The city of Nashville basically entirely funded the TV show Nashville’s fifth season so that it wouldn’t be cancelled after season four. They saw massive tourism increases continue as a result, with an estimated one in five visitors coming to the Music City because of the show. Game of Thrones has received funds from the European Regional Development Fund and Invest Northern Ireland. The series received £9.25 million in grants for the first three seasons from Northern Ireland. In 2015, Spain, which has also seen Thrones increasingly use the country for shoots, introduced significant new federal tax credits for international shoots.
Film tourism as destination marketing is particularly effective because people become more emotionally connected to a location in a movie or TV show than they would through a conventional ad. The most successful stories for film tourism tell universal stories with characters and archetypes many people can relate to. There are even consulting firms, such as FilmQuest, that offer to help tourism boards with tourism-focused script analysis, creation of location portfolios and on-site “product development” workshops to help tour guides and local businesses fully capitalize from their newfound fame. Some of FilmQuest’s clients include Denmark in connection with the movie Trolls, Britain in connection with Paddington and, yes, Northern Ireland in connection with Game of Thrones.

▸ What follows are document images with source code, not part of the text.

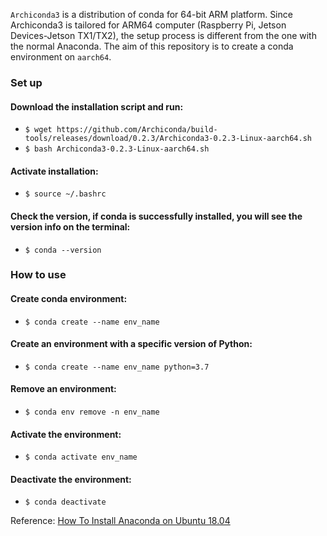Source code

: 
`Archiconda3` is a distribution of conda for 64-bit ARM platform. 
Since Archiconda3 is tailored for ARM64 computer (Raspberry Pi, Jetson Devices-Jetson TX1/TX2), the setup process is different from the one with the normal Anaconda.
The aim of this repository is to create a conda environment on `aarch64`.

### Set up

#### Download the installation script and run:
- `$ wget https://github.com/Archiconda/build-tools/releases/download/0.2.3/Archiconda3-0.2.3-Linux-aarch64.sh`
- `$ bash Archiconda3-0.2.3-Linux-aarch64.sh` 


#### Activate installation:
- `$ source ~/.bashrc` 

#### Check the version, if conda is successfully installed, you will see the version info on the terminal:
- `$ conda --version` 

### How to use

#### Create conda environment:
- `$ conda create --name env_name` 

#### Create an environment with a specific version of Python:
- `$ conda create --name env_name python=3.7` 

#### Remove an environment:
- `$ conda env remove -n env_name` 

#### Activate the environment:
- `$ conda activate env_name` 

#### Deactivate the environment:
- `$ conda deactivate`

Reference: [How To Install Anaconda on Ubuntu 18.04](https://www.digitalocean.com/community/tutorials/how-to-install-anaconda-on-ubuntu-18-04-quickstart)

It can be a delicate act; some tourism boards worry dark plotlines may tarnish the image of their destination. For example, it took Albuquerque seasons to warm up to the drug and violence-fuelled Breaking Bad, which resulted in all-time high tourism records for the city. It’s now no surprise spin-off Better Call Saul decided to continue filming there; New Mexico is known for having some of the best film incentives around and now refers to the production team as “partners.”
It’s now increasingly common for countries to hire firms to publicize their use as film locations. Canada hired mega public relations firm Weber Shandwick to advertise and brand our nation through TV and film. Chicago has its own product placement specialist on staff to increase the city’s appearances on screen. Once a country or city has a hit on their hands, it’s in their best interest to keep the momentum going with sequels, special DVD releases and, in the case of TV shows, big-screen adaptations.
With Canada being home to so many productions, it’s worth asking why we haven’t seen our own version of Game of Thrones or Lord of the Rings spike interest in our diverse landscapes and cities. Toronto is the third-largest screen-based production centre in North America and Vancouver’s tax incentives combined with a close proximity to Los Angeles makes it another film hotspot. We’re certainly spending the money –
British Columbia spent approximately $500 million in production tax credits during 2015-2016.
Perhaps it speaks to Canadians’ stubborn modesty and preference for remaining behind the scenes rather than in the spotlight. Maybe we’re just not that great at promoting ourselves. Whatever the reason, it seems like a sorely missed opportunity to cast Canada as the next big star.